Published at Monday, February 03rd 2020, 10:40:44 AM. Coloring Worksheet. By Rebecca Ramsey.
Certain colors have a greater impact on our memory than others, so it′s important for your child to choose the right colors when making revision notes. Studies have shown that colors such as orange, red and yellow are more attention‐grabbing compared with colors such as grey or brown. This means that information written or highlighted in these colors have a higher chance of being remembered. But what colors should be used, and when? According to basic color theory, red and yellow stimulate the mind. Red draws attention to something that is important and is good for memory retrieval, while yellow highlights points that need to be remembered and stimulates mental activity. Blue has been proven to be good for boosting the ability to think creatively, while both blue and green have both been found to be calming and to increase concentration.
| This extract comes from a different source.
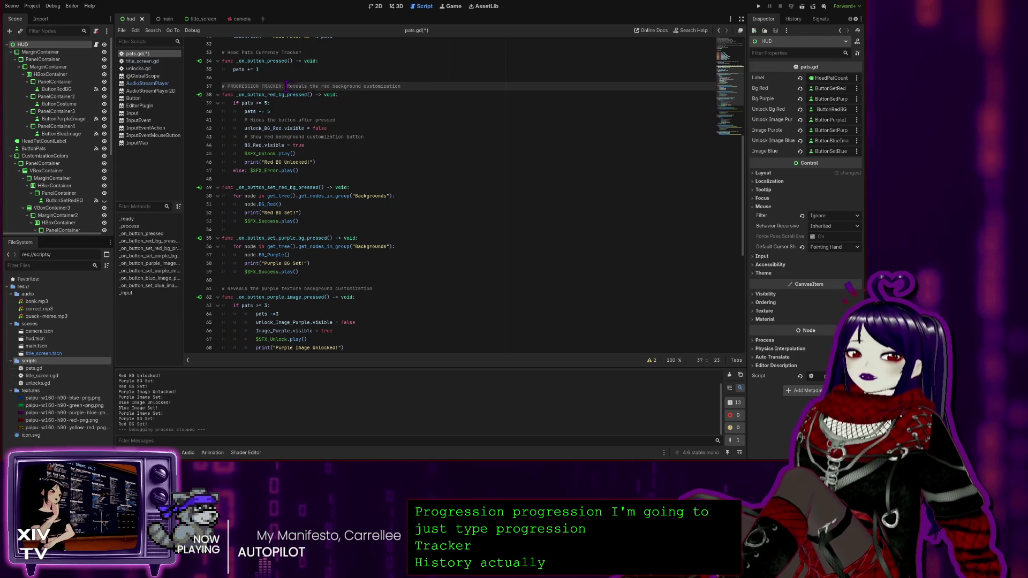
Paste the PROGRESSION TRACKER label into the purple image's comment.
{"action": "left_click_drag", "start_coordinate": [262, 84], "coordinate": [229, 85]}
Yellow adds an upbeat and sunny vibe to any room. Some studies show that children who work or learn in yellow rooms benefit from increased concentration and have better memory recall. Of course, keep in mind that if you have a child who tends to fight bedtime, or wake up early, yellow is probably going to make that problem worse. If a room gives off too much of a “daytime” vibe, an overexcited child may find it very difficult to calm down. Yellow works very well as an accent color when it is paired with gray, blue, or green. This balance allows the positive aspects of yellow to shine through, without leaving the child feeling irritated or angry – as can happen with an overabundance of yellow.
By focusing on coloring different drawings of a coloring page, kids learn the skill of patience. They are relaxed during the entire process of coloring and focused on every line, color and shape and every other detail needed to bring their pictures to life. By being immersed in the act of coloring, not only do they develop a great eye for detail, but they also learn how to be patient. If they are patient until they finish the picture, it will become exactly what they had in mind all along. Consequently, they will feel a great sense of accomplishment.
When your child considers boundaries on a page, it not only saves your kitchen table, but it also shows she is starting to develop spatial skills, the ability to understand relationships between different shapes and objects. “As children become aware of boundaries, they start thinking and planning around them,” says Bodman. Soon, she may color with an understanding of spatial vocabulary such as “above,” “below,” and “between.” Spatial skills are involved in everything from getting orientated in a new environment (say, if your child is learning her way around a new classroom) to packing a suitcase.